Nous avons constaté que les différences climatiques entre l’équateur et les pôles affectent la manière dont les espèces peuvent évoluer lorsque le temps constitue une barrière, reflétant le gradient latitudinal de la biodiversité. En bref, le climat peut modifier la facilité avec laquelle les espèces se forment.

Il y a environ 2,1 millions d’espèces classées sur Terre, dont plus d’un million d’insectes (avec plusieurs millions d’autres non découverts), ce qui en fait les animaux les plus diversifiés de la planète.

Les espèces migrent, soit les espèces envahissantes venir vers de nouveaux endroits ou se déplacer vers les pôles pour échapper au réchauffement climatique.
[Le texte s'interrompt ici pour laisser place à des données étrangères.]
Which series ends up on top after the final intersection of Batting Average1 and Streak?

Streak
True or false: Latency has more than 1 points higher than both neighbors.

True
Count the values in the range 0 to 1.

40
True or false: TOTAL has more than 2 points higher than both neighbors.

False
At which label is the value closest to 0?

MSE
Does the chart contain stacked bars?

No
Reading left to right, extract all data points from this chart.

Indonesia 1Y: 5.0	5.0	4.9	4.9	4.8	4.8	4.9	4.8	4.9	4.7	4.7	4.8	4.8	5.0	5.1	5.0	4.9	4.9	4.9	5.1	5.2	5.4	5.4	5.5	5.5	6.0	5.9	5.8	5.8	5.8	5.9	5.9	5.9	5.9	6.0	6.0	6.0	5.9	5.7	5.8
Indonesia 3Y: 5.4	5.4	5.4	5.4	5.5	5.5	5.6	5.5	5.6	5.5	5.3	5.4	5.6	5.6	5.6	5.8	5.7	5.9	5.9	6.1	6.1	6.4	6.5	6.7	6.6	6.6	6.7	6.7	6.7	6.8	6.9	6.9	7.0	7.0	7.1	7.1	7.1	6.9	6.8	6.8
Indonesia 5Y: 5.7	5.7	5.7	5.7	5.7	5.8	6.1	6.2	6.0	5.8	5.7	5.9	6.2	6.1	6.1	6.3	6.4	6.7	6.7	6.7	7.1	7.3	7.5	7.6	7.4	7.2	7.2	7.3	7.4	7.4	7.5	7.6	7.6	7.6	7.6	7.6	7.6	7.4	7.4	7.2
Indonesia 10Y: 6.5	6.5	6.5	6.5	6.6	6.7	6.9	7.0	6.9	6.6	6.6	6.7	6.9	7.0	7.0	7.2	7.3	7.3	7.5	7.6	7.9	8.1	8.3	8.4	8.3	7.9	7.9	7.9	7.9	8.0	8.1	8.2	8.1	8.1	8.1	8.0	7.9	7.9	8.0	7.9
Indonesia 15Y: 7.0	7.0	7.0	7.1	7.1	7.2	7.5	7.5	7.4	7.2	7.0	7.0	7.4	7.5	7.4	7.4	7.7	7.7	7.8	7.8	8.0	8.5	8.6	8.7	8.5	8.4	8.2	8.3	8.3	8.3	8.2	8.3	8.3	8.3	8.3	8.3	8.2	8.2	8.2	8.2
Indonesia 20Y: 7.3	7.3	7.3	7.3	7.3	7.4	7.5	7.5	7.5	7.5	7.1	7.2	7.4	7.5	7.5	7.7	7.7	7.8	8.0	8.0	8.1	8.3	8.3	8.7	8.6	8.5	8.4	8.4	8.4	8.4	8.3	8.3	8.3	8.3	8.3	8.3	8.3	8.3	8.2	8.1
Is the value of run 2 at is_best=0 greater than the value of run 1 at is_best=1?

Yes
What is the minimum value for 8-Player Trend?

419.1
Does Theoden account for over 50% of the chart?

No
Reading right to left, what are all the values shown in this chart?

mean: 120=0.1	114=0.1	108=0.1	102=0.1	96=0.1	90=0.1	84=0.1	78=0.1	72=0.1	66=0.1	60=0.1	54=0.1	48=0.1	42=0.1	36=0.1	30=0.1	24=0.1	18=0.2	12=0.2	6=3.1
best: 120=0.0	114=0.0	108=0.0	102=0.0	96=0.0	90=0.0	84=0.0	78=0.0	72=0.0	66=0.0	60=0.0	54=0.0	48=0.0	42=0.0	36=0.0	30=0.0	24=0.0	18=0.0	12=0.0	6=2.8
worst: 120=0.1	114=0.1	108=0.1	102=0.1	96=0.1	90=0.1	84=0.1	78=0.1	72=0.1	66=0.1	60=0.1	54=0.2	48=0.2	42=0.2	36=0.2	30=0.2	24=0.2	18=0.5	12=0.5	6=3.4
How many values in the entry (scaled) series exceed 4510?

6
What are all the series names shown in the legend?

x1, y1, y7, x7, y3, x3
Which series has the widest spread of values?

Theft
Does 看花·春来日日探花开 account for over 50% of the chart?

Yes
Les humains ont un impact immense sur les écosystèmes de notre planète, et de nouvelles espèces pourraient se former aussi rapidement qu’elles disparaissent. Ainsi, pour comprendre les processus qui déterminent la biodiversité sur Terre, nous devons comprendre comment ces processus affectent les créatures qui constituent une grande partie de cette biodiversité.

Plus d’information:
Emily N. Black et al, Les observations participatives d’un papillon polyphage révèlent des preuves d’une spéciation allochronique variant le long d’un gradient latitudinal, PLOS UN (2023). DOI : 10.1371/journal.pone.0288415

Fourni par La conversation

Cet article est republié à partir de La conversation sous licence Creative Commons. Lis le article original.